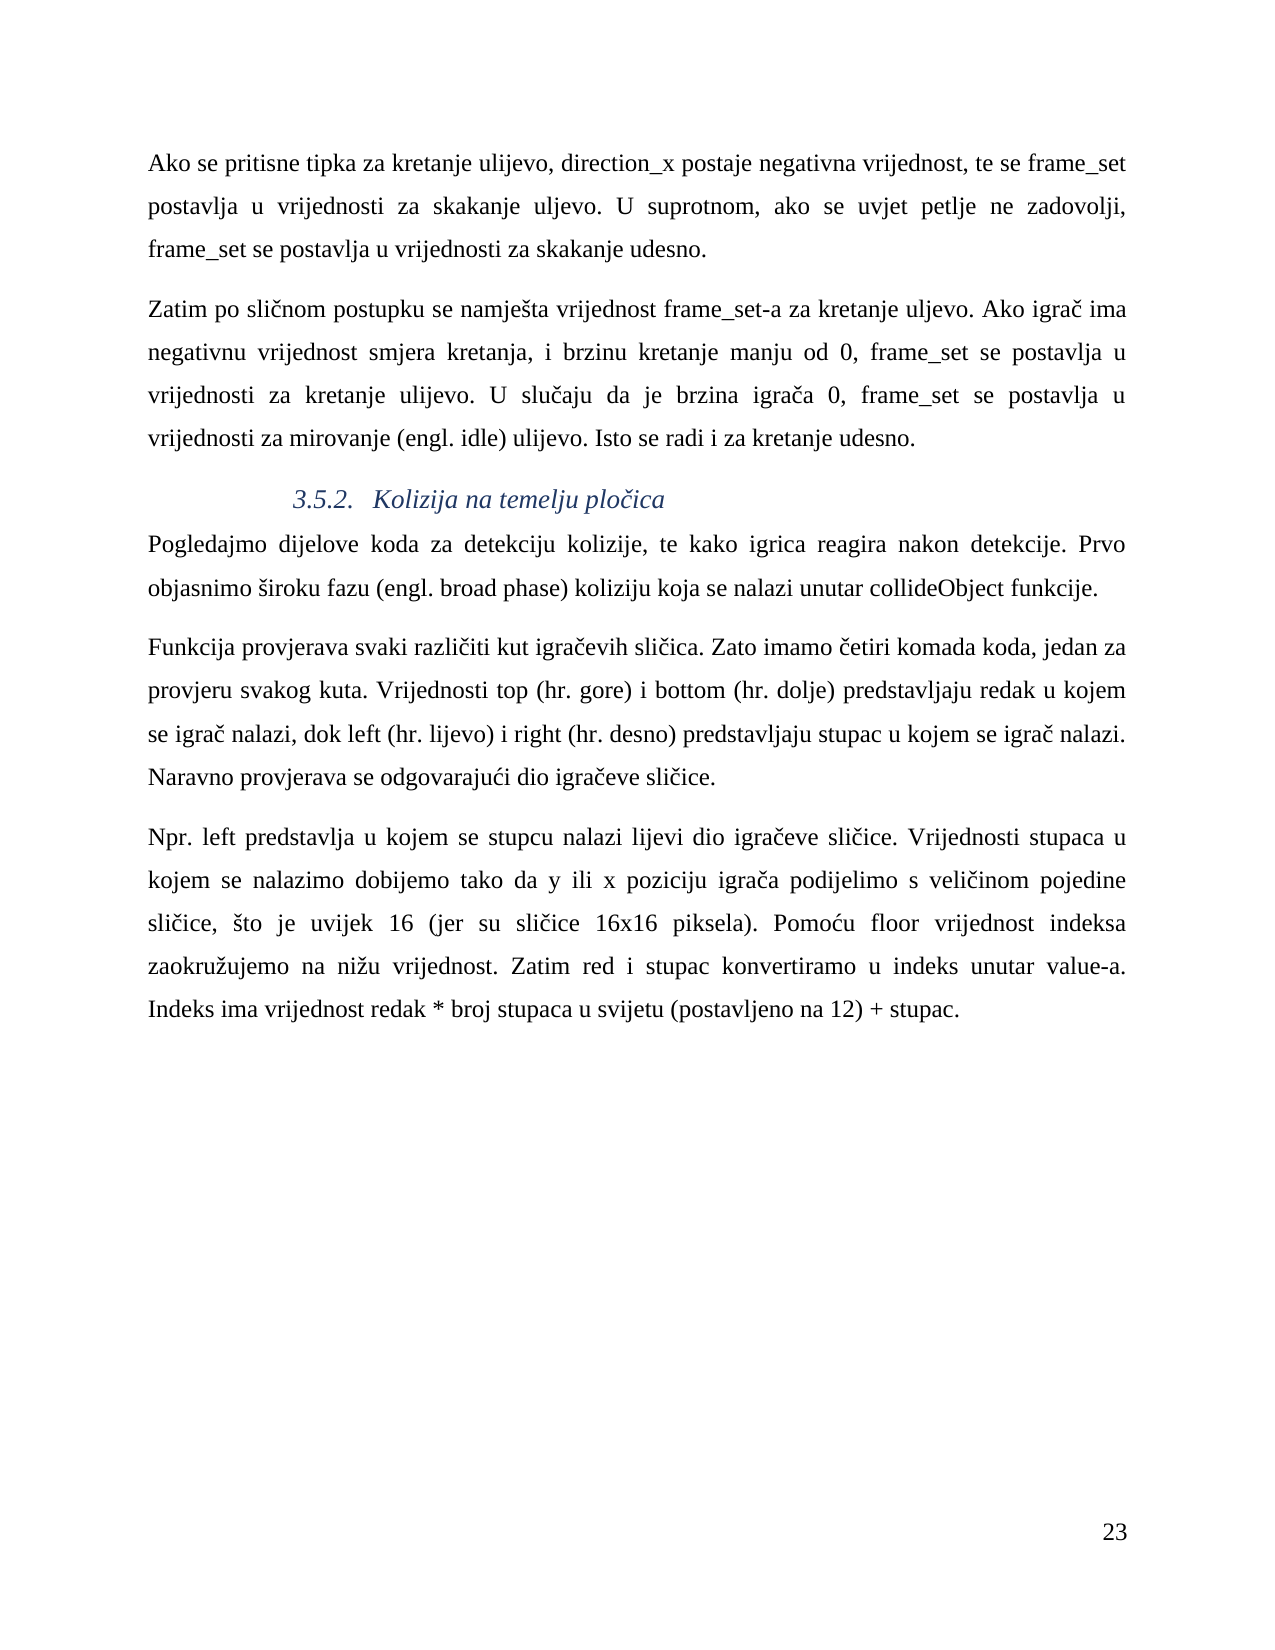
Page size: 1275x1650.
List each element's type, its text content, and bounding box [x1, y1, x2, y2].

text Funkcija provjerava svaki različiti kut igračevih sličica. Zato imamo četiri komada koda, jedan za provjeru svakog kuta. Vrijednosti top (hr. gore) i bottom (hr. dolje) predstavljaju redak u kojem se igrač nalazi, dok left (hr. lijevo) i right (hr. desno) predstavljaju stupac u kojem se igrač nalazi. Naravno provjerava se odgovarajući dio igračeve sličice. [148, 632, 1127, 791]
text Zatim po sličnom postupku se namješta vrijednost frame_set-a za kretanje uljevo. Ako igrač ima negativnu vrijednost smjera kretanja, i brzinu kretanje manju od 0, frame_set se postavlja u vrijednosti za kretanje ulijevo. U slučaju da je brzina igrača 0, frame_set se postavlja u vrijednosti za mirovanje (engl. idle) ulijevo. Isto se radi i za kretanje udesno. [148, 294, 1127, 452]
subtitle Kolizija na temelju pločica [354, 483, 1127, 514]
text Pogledajmo još updateAnimation funkciju koja je zaslužna za određivanje koji frame_set želimo postavit, tj. koji frame_set odgovara trenutnoj poziciji ili kretnji igračevog lika. Prva if izjava pita dali igrač skače. Zatim druga if izjava unutar prve if petlje gleda u kojem smjeru se kreće lik. Ako se pritisne tipka za kretanje ulijevo, direction_x postaje negativna vrijednost, te se frame_set postavlja u vrijednosti za skakanje uljevo. U suprotnom, ako se uvjet petlje ne zadovolji, frame_set se postavlja u vrijednosti za skakanje udesno. [148, 148, 1127, 263]
text Npr. left predstavlja u kojem se stupcu nalazi lijevi dio igračeve sličice. Vrijednosti stupaca u kojem se nalazimo dobijemo tako da y ili x poziciju igrača podijelimo s veličinom pojedine sličice, što je uvijek 16 (jer su sličice 16x16 piksela). Pomoću floor vrijednost indeksa zaokružujemo na nižu vrijednost. Zatim red i stupac konvertiramo u indeks unutar value-a. Indeks ima vrijednost redak * broj stupaca u svijetu (postavljeno na 12) + stupac. [148, 822, 1127, 1023]
text Pogledajmo dijelove koda za detekciju kolizije, te kako igrica reagira nakon detekcije. Prvo objasnimo široku fazu (engl. broad phase) koliziju koja se nalazi unutar collideObject funkcije. [148, 529, 1127, 601]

□ □ □ □ □

**Work to complete**
The material is to be written out word for word, and the pictures are to be left out.

**Result of this exercise**
Page size: 1275x1650.
List each element's type, its text content, and bounding box [x1, y1, x2, y2].

text Funkcija provjerava svaki različiti kut igračevih sličica. Zato imamo četiri komada koda, jedan za provjeru svakog kuta. Vrijednosti top (hr. gore) i bottom (hr. dolje) predstavljaju redak u kojem se igrač nalazi, dok left (hr. lijevo) i right (hr. desno) predstavljaju stupac u kojem se igrač nalazi. Naravno provjerava se odgovarajući dio igračeve sličice. [148, 632, 1127, 791]
text Zatim po sličnom postupku se namješta vrijednost frame_set-a za kretanje uljevo. Ako igrač ima negativnu vrijednost smjera kretanja, i brzinu kretanje manju od 0, frame_set se postavlja u vrijednosti za kretanje ulijevo. U slučaju da je brzina igrača 0, frame_set se postavlja u vrijednosti za mirovanje (engl. idle) ulijevo. Isto se radi i za kretanje udesno. [148, 294, 1127, 452]
subtitle Kolizija na temelju pločica [354, 483, 1127, 514]
text Pogledajmo još updateAnimation funkciju koja je zaslužna za određivanje koji frame_set želimo postavit, tj. koji frame_set odgovara trenutnoj poziciji ili kretnji igračevog lika. Prva if izjava pita dali igrač skače. Zatim druga if izjava unutar prve if petlje gleda u kojem smjeru se kreće lik. Ako se pritisne tipka za kretanje ulijevo, direction_x postaje negativna vrijednost, te se frame_set postavlja u vrijednosti za skakanje uljevo. U suprotnom, ako se uvjet petlje ne zadovolji, frame_set se postavlja u vrijednosti za skakanje udesno. [148, 148, 1127, 263]
text Npr. left predstavlja u kojem se stupcu nalazi lijevi dio igračeve sličice. Vrijednosti stupaca u kojem se nalazimo dobijemo tako da y ili x poziciju igrača podijelimo s veličinom pojedine sličice, što je uvijek 16 (jer su sličice 16x16 piksela). Pomoću floor vrijednost indeksa zaokružujemo na nižu vrijednost. Zatim red i stupac konvertiramo u indeks unutar value-a. Indeks ima vrijednost redak * broj stupaca u svijetu (postavljeno na 12) + stupac. [148, 822, 1127, 1023]
text Pogledajmo dijelove koda za detekciju kolizije, te kako igrica reagira nakon detekcije. Prvo objasnimo široku fazu (engl. broad phase) koliziju koja se nalazi unutar collideObject funkcije. [148, 529, 1127, 601]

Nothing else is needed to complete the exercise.